■ Records supplied
--- START ---
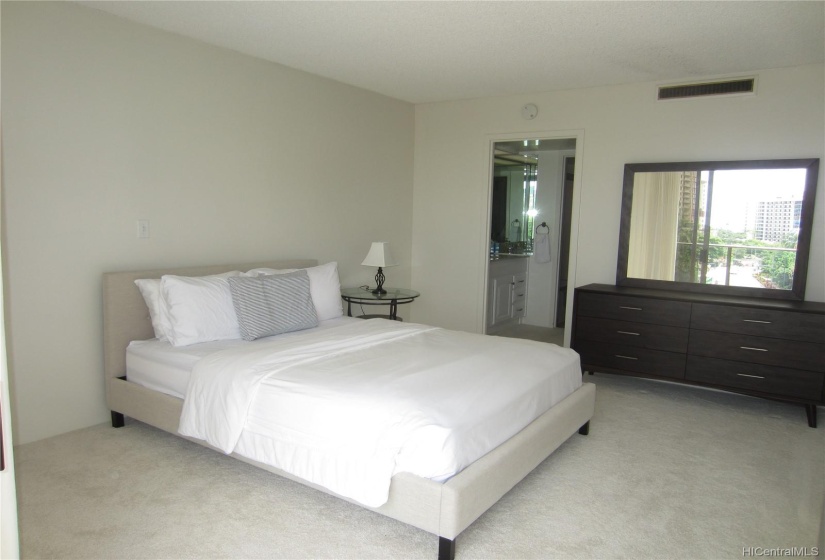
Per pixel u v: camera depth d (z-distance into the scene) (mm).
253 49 3820
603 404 3949
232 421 2531
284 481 2695
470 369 2729
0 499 869
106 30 3170
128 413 3174
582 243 4859
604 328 4312
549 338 6008
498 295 6148
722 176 4203
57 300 3088
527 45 3580
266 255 4246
--- END ---
■ Try it
When you copy the data above, keep each line exact and omit the pictures.

■ Answer space
Per pixel u v: camera depth d (z-distance into the scene) (mm).
253 49 3820
603 404 3949
232 421 2531
284 481 2695
470 369 2729
0 499 869
106 30 3170
128 413 3174
582 243 4859
604 328 4312
549 338 6008
498 295 6148
722 176 4203
57 300 3088
527 45 3580
266 255 4246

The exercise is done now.